Une personne apparaît avec un drapeau tibétain, et Jin Jing se crispe. Sur un autre cliché, un manifestant se fait menaçant. La jeune femme protège la flamme en la plaçant sur le côté, avant qu’un policier français n’intercepte le manifestant. Puis un jeune homme, en apparence tibétain, avec un bonnet aux couleurs du Tibet libre, s’agrippe à la flamme, soulevant Jin Jing de son fauteuil, coincé entre une voiture et un véhicule de gendarmerie. A chaque offensive, Jin Jing, les yeux pleins d’effroi, mais résolue, s’accroche à la flamme. Puis, en gros plan, une autre photo montre son visage les yeux fermés, la flamme contre sa poitrine, éteinte. Enfin, la jeune fille brandit le trophée, apaisée - à la fin de son parcours, probablement, si l’on en croit l’ordre des clichés.

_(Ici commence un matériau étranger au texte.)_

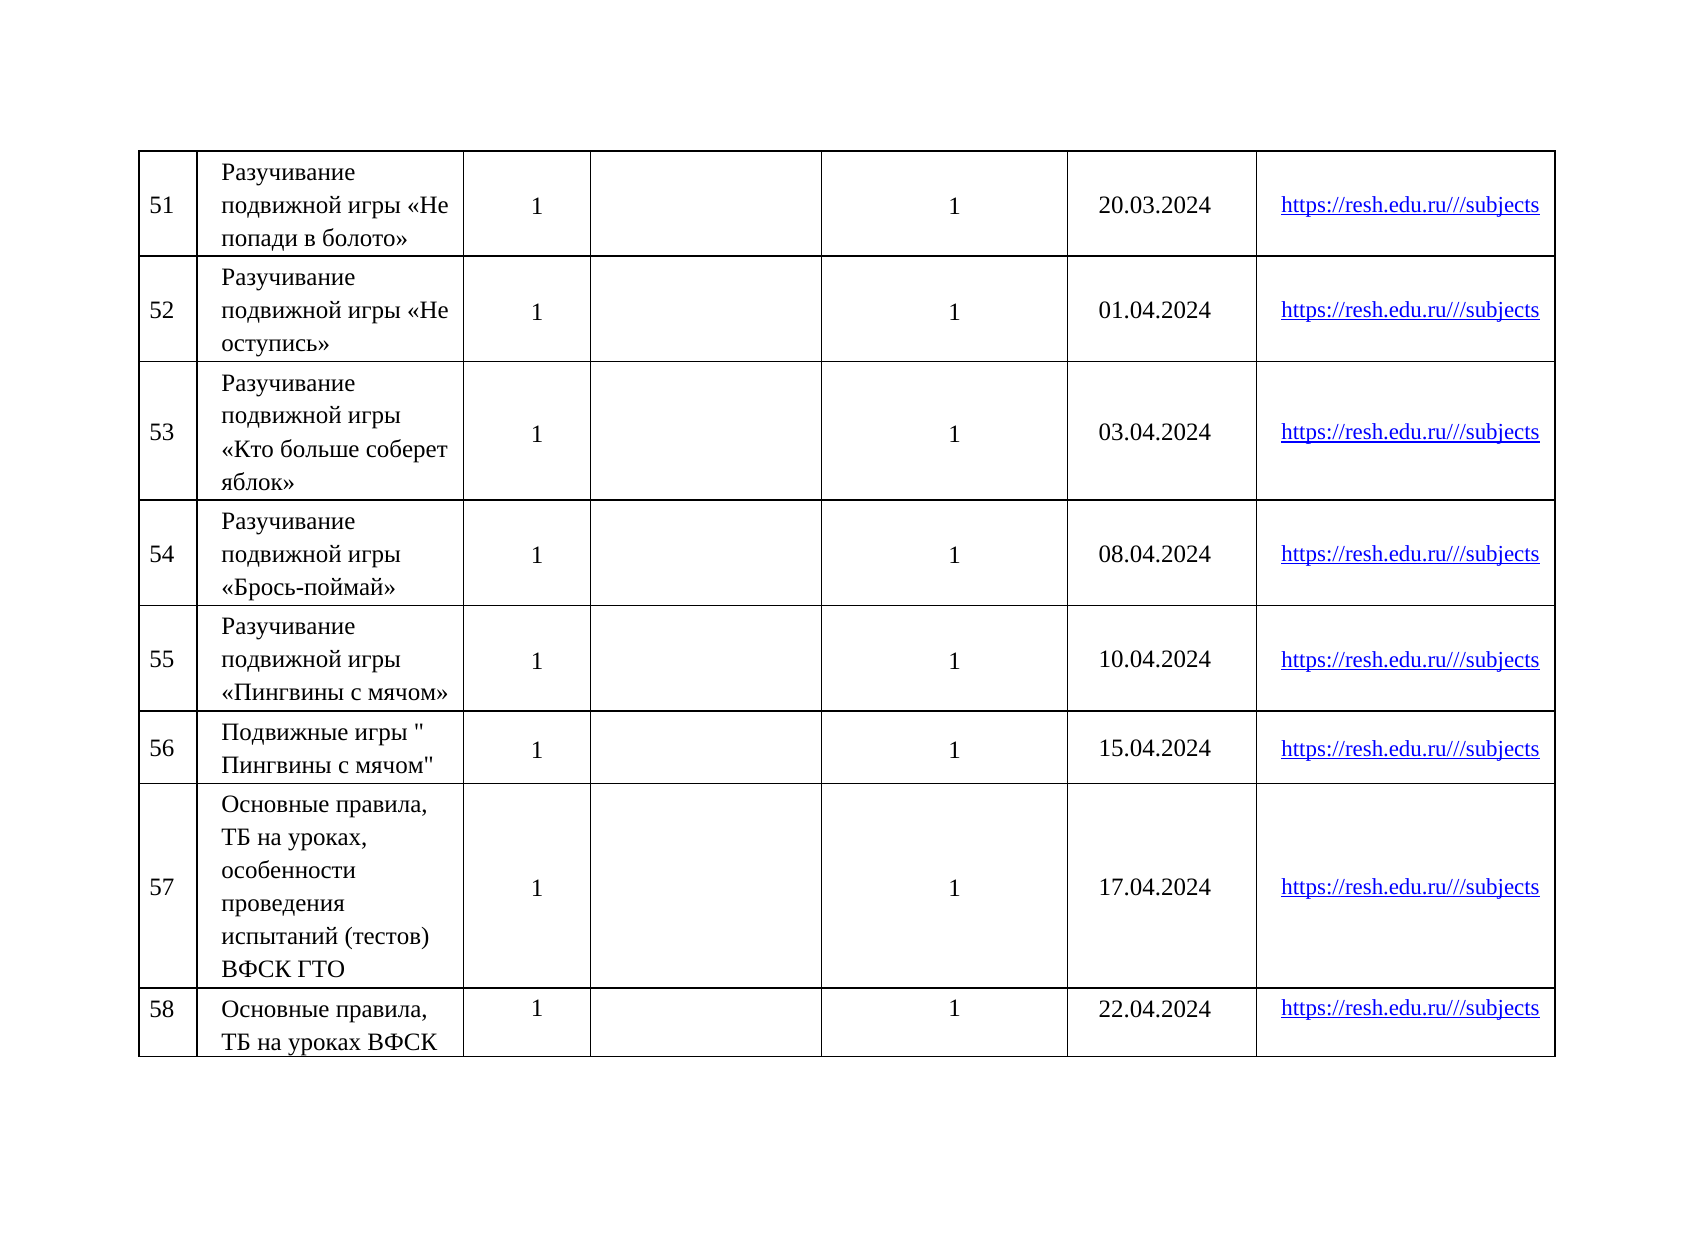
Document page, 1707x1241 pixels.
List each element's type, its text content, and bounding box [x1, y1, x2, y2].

table_cell 57 [140, 784, 196, 987]
table_cell 1 [822, 362, 1067, 499]
table_cell https://resh.edu.ru///subjects [1257, 606, 1554, 710]
table_cell [591, 712, 821, 782]
table_cell [591, 257, 821, 361]
table_cell 1 [464, 362, 590, 499]
table_cell Разучивание подвижной игры «Пингвины с мячом» [198, 606, 463, 710]
table_cell 1 [464, 989, 590, 1056]
table_cell 1 [464, 152, 590, 255]
table_cell [591, 784, 821, 987]
table_cell https://resh.edu.ru///subjects [1257, 712, 1554, 782]
table_cell 1 [464, 784, 590, 987]
table_cell 01.04.2024 [1068, 257, 1256, 361]
table_cell [591, 362, 821, 499]
table_cell [591, 152, 821, 255]
table_cell 52 [140, 257, 196, 361]
table_cell 1 [464, 606, 590, 710]
table_cell 53 [140, 362, 196, 499]
table_cell Разучивание подвижной игры «Брось-поймай» [198, 501, 463, 605]
table_cell https://resh.edu.ru///subjects [1257, 501, 1554, 605]
table_cell Разучивание подвижной игры «Не оступись» [198, 257, 463, 361]
table_cell 15.04.2024 [1068, 712, 1256, 782]
table_cell 1 [822, 606, 1067, 710]
table_cell 54 [140, 501, 196, 605]
table_cell 51 [140, 152, 196, 255]
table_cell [198, 989, 463, 1056]
table_cell Подвижные игры " Пингвины с мячом" [198, 712, 463, 782]
table_cell 1 [822, 989, 1067, 1056]
table_cell 10.04.2024 [1068, 606, 1256, 710]
table_cell 1 [822, 712, 1067, 782]
table_cell 17.04.2024 [1068, 784, 1256, 987]
table_cell [591, 501, 821, 605]
table_cell 22.04.2024 [1068, 989, 1256, 1056]
table_cell Разучивание подвижной игры «Не попади в болото» [198, 152, 463, 255]
table_cell 1 [822, 257, 1067, 361]
table_cell 1 [822, 784, 1067, 987]
table_cell 55 [140, 606, 196, 710]
table_cell [591, 606, 821, 710]
table_cell 58 [140, 989, 196, 1056]
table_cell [1257, 989, 1554, 1056]
table_cell 56 [140, 712, 196, 782]
table_cell https://resh.edu.ru///subjects [1257, 257, 1554, 361]
table_cell 1 [464, 712, 590, 782]
table_cell 1 [464, 257, 590, 361]
table_cell 20.03.2024 [1068, 152, 1256, 255]
table_cell Основные правила, ТБ на уроках, особенности проведения испытаний (тестов) ВФСК ГТО [198, 784, 463, 987]
table_cell [591, 989, 821, 1056]
table_cell 1 [822, 501, 1067, 605]
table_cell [1257, 152, 1554, 255]
table_cell 03.04.2024 [1068, 362, 1256, 499]
table_cell Разучивание подвижной игры «Кто больше соберет яблок» [198, 362, 463, 499]
table_cell 1 [464, 501, 590, 605]
table_cell https://resh.edu.ru///subjects [1257, 362, 1554, 499]
table_cell https://resh.edu.ru///subjects [1257, 784, 1554, 987]
table_cell 08.04.2024 [1068, 501, 1256, 605]
table_cell 1 [822, 152, 1067, 255]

Dans ce que les sites Internet reflètent de l’opinion publique, l’émotion est forte : on la compare à un « ange sur un fauteuil roulant », on la qualifie d’« héroïne ». Très vite, les internautes ont aussi montré une photo du principal agresseur de Jin Jing, puis son visage en gros plan, accompagné de la mention « Wanted ». En quelques jours, des internautes ont réussi à l’identifier : ils donnent son nom et son adresse, à Salt Lake City, dans l’Utah. Sur un autre message apparaît la photo de l’entrée de son domicile, sa localisation sur Google Earth, ainsi que la société américaine pour laquelle il travaillerait, et toutes ses adresses e-mail. Le jeune homme se serait déjà, auparavant, fait remarquer à Londres, où la police l’aurait détenu momentanément après qu’il s’en était pris à l’un des porteurs de la torche.

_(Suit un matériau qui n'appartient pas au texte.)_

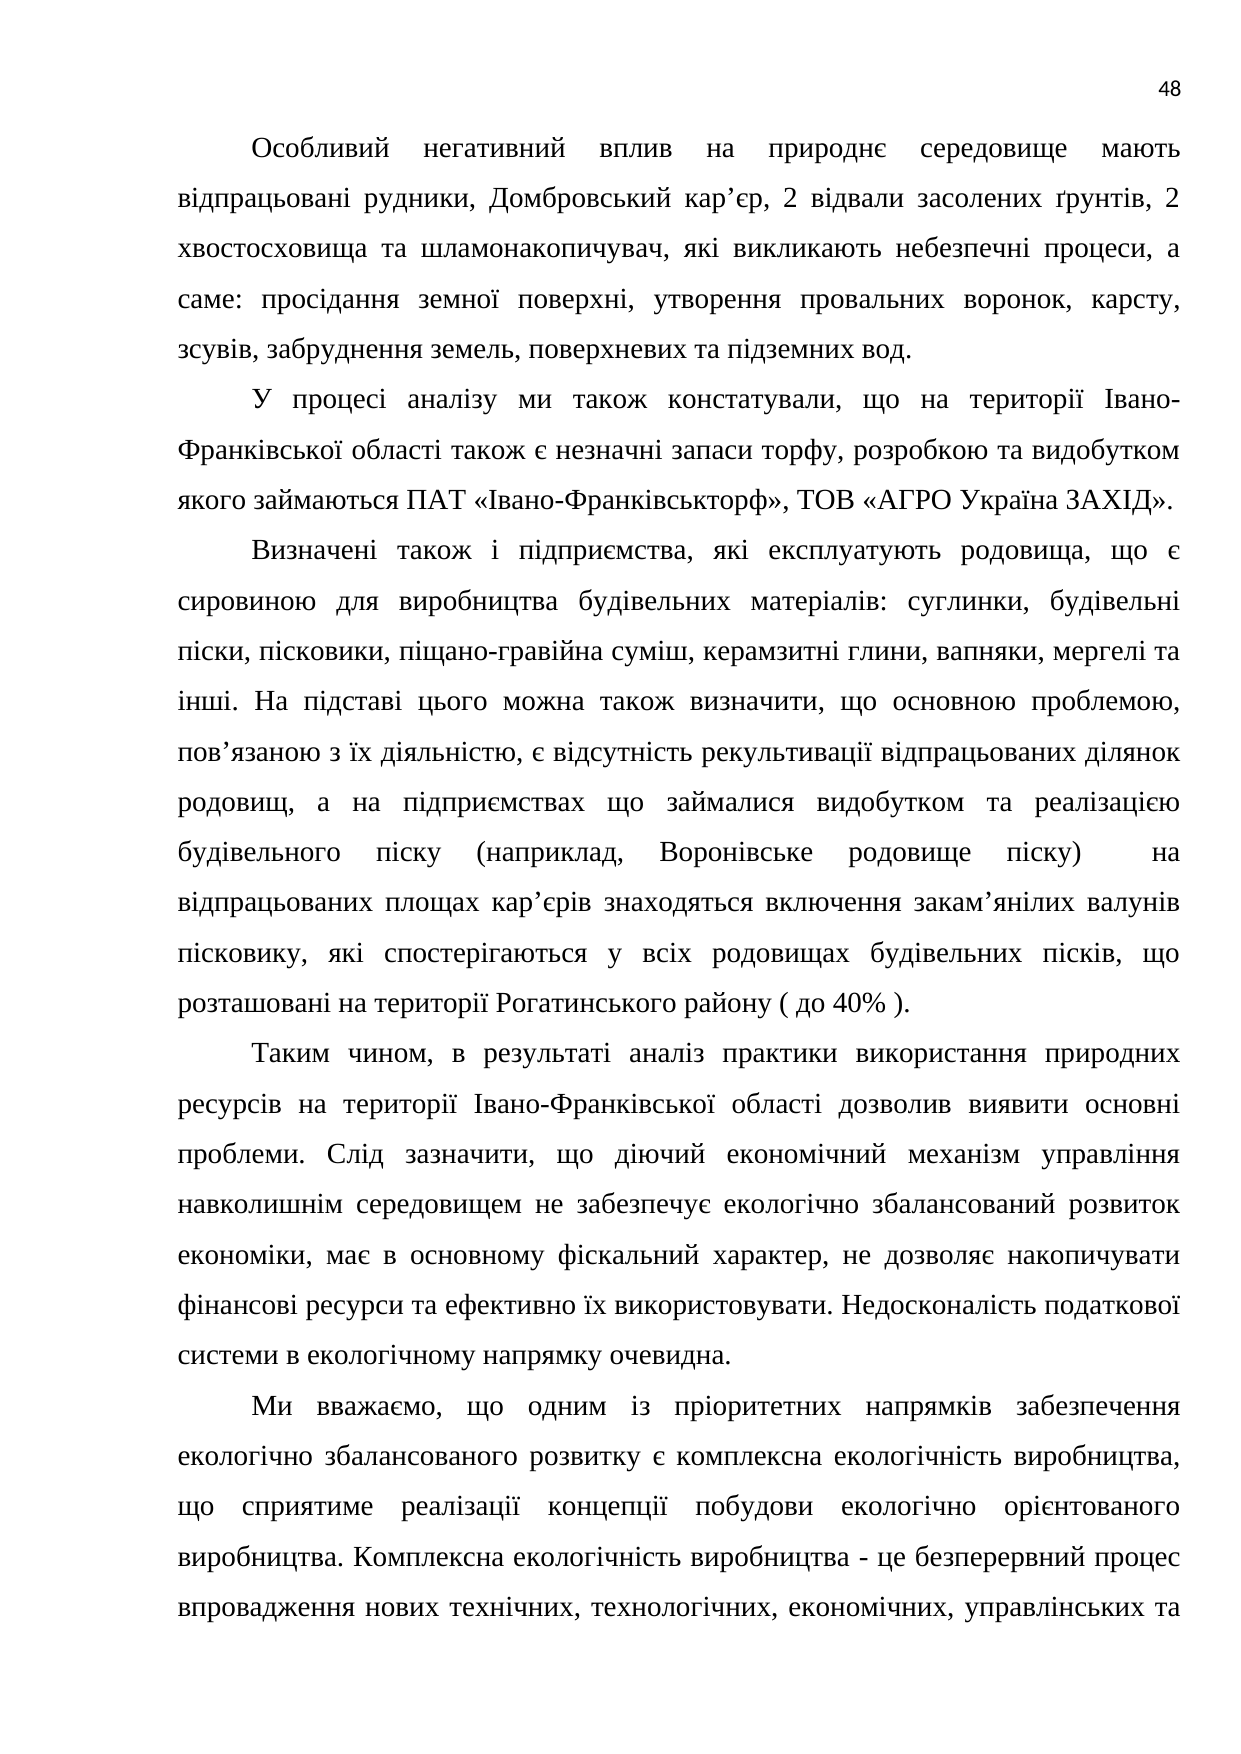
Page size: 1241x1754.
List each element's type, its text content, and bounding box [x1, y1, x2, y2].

text Визначені також і підприємства, які експлуатують родовища, що є сировиною для виробництва будівельних матеріалів: суглинки, будівельні піски, пісковики, піщано-гравійна суміш, керамзитні глини, вапняки, мергелі та інші. На підставі цього можна також визначити, що основною проблемою, пов’язаною з їх діяльністю, є відсутність рекультивації відпрацьованих ділянок родовищ, а на підприємствах що займалися видобутком та реалізацією будівельного піску (наприклад, Воронівське родовище піску) на відпрацьованих площах кар’єрів знаходяться включення закам’янілих валунів пісковику, які спостерігаються у всіх родовищах будівельних пісків, що розташовані на території Рогатинського району ( до 40% ). [177, 532, 1181, 1019]
text Таким чином, в результаті аналіз практики використання природних ресурсів на території Івано-Франківської області дозволив виявити основні проблеми. Слід зазначити, що діючий економічний механізм управління навколишнім середовищем не забезпечує екологічно збалансований розвиток економіки, має в основному фіскальний характер, не дозволяє накопичувати фінансові ресурси та ефективно їх використовувати. Недосконалість податкової системи в екологічному напрямку очевидна. [177, 1036, 1181, 1371]
text У процесі аналізу ми також констатували, що на території Івано-Франківської області також є незначні запаси торфу, розробкою та видобутком якого займаються ПАТ «Івано-Франківськторф», ТОВ «АГРО Україна ЗАХІД». [177, 381, 1181, 516]
text Особливий негативний вплив на природнє середовище мають відпрацьовані рудники, Домбровський кар’єр, 2 відвали засолених ґрунтів, 2 хвостосховища та шламонакопичувач, які викликають небезпечні процеси, а саме: просідання земної поверхні, утворення провальних воронок, карсту, зсувів, забруднення земель, поверхневих та підземних вод. [177, 130, 1181, 365]
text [177, 1388, 1181, 1622]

Vendredi 11 avril, l’agence Xinhua et nombre de médias ont repris l’une des photos de l’épreuve traversée par Jin Jing, dans un éditorial intitulé « Paris se donne une claque ». Les médias français qui ont titré sur le « fiasco » du passage de la flamme et la « claque donnée à la Chine » y sont tancés. « Certains médias français prétendent que Paris est une ville libre et que tout le monde a le droit de se rassembler et de manifester sans intervention du gouvernement... », explique un long éditorial de l’agence.
Et de poursuivre : « Les actions de certains extrémistes qui ont attaqué les porteurs de la flamme ne peuvent plus être considérées comme légales ou non violentes... Les Chinois ont été profondément perturbés et blessés par la scène chaotique durant laquelle un extrémiste a tenté d’arracher la torche à une jeune Chinoise handicapée et sans défense... Est-ce ça, le comportement civique du gouvernement français ? La gifle est-elle pour la Chine, ou pour la France ? »
En conclusion l’éditorial rappelle que la traduction en chinois de France, Faguo, signifie le « pays de la loi », mais que « reporters, journalistes et hommes de loi y ont perdu la capacité de séparer le bien du mal ».